In Sun's HotSpot JVM, object storage is aligned to the nearest 64-bit boundary.  On top of this, every object has a 2-word header in memory.  The JVM's word size is usually the platform's native pointer size.  Alright, two words for the object header, one word for the int, two words for the double.  That's 5 words: 160 bits.  Because of the alignment, this object will occupy 192 bits of memory.  Effectively, the int value is taking 64 bits!  In an array of these things, I've wasted N times 32 bits.  Figure, a typical vector is about 200 elements long, so that's 800 bytes out the window for each one.

This fun fact would have been good to know when I was doing my initial back of the envelope calculation of how many vectors I can fit in a gigabyte of memory.

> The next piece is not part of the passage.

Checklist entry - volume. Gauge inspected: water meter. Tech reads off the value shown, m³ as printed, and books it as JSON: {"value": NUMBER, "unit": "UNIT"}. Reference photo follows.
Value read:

Yes, I know I should be complaining about the same thing when using C structs.  But you know what?  When you learn C, you are introduced to many harsh realities.  When you learn Java, you are introduced to XML.  They protect you from the hard things.  Live and learn, I guess.

The Fix

After knowing this, it was easy to rescue myself.  Java primitive arrays fall to the same alignment issue, but in our case, they can help solve the problem.  Instead of representing a vector as an array of objects, we'll represent a vector as an object of arrays.

class sparseVector {
  public int[] indicies;
  public double[] values;
This way, we're going to lose at most 4 bytes per vector with the alignment of the int[] array.  This sure beats the ~800 byte loss with the other solution.